Nature. 2013 Mar 21;495(7441):339-43. doi: 10.1038/nature11920. Epub 2013 Mar 10.
The regulated loading of the Mcm2-7 DNA helicase (comprising six related subunits, Mcm2 to Mcm7) into pre-replicative complexes at multiple replication origins ensures precise once per cell cycle replication in eukaryotic cells. The origin recognition complex (ORC), Cdc6 and Cdt1 load Mcm2-7 into a double hexamer bound around duplex DNA in an ATP-dependent reaction, but the molecular mechanism of this origin 'licensing' is still poorly understood. Here we show that both Mcm2-7 hexamers in Saccharomyces cerevisiae are recruited to origins by an essential, conserved carboxy-terminal domain of Mcm3 that interacts with and stimulates the ATPase activity of ORC-Cdc6. ATP hydrolysis can promote Mcm2-7 loading, but can also promote Mcm2-7 release if components are missing or if ORC has been inactivated by cyclin-dependent kinase phosphorylation. Our work provides new insights into how origins are licensed and reveals a novel ATPase-dependent mechanism contributing to precise once per cell cycle replication.

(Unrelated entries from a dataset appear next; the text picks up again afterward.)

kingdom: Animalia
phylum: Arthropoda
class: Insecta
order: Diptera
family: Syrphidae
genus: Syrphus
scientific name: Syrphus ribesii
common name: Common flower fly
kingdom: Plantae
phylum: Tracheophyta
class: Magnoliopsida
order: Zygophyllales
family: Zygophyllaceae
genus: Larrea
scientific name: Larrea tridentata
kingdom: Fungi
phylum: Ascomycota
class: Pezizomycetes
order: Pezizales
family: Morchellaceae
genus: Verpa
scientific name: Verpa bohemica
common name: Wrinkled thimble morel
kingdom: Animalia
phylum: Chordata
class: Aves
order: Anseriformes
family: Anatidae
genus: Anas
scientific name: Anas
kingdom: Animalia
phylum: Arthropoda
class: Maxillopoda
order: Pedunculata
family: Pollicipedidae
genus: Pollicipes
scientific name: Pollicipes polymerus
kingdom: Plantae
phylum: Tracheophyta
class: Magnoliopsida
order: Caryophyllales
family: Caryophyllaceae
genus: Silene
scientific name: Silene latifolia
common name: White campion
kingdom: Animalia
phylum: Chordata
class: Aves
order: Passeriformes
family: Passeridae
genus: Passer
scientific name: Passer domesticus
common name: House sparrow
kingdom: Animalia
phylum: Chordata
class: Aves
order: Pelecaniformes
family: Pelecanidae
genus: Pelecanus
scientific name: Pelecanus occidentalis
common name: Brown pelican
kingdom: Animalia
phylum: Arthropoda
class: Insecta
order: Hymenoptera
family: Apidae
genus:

Mcm2-7 DNA 解旋酶(由六个相关亚基,Mcm2 到 Mcm7 组成)在多个复制起点被调控装入复制前复合物,以确保真核细胞中精确的每个细胞周期复制一次。起始识别复合物(ORC)、Cdc6 和 Cdt1 将 Mcm2-7 加载到一个双六聚体中,该六聚体结合在双链 DNA 周围,这是一个依赖 ATP 的反应,但这种起始“许可”的分子机制仍知之甚少。在这里,我们表明酵母中的 Mcm2-7 六聚体都被 Mcm3 的必需保守羧基末端结构域招募到起始点,该结构域与 ORC-Cdc6 相互作用并刺激其 ATP 酶活性。ATP 水解可以促进 Mcm2-7 的加载,但如果缺少组件或 ORC 已被细胞周期蛋白依赖性激酶磷酸化失活,ATP 水解也可以促进 Mcm2-7 的释放。我们的工作提供了对起始点如何被许可的新见解,并揭示了一种新的 ATP 酶依赖性机制,有助于精确的每个细胞周期复制。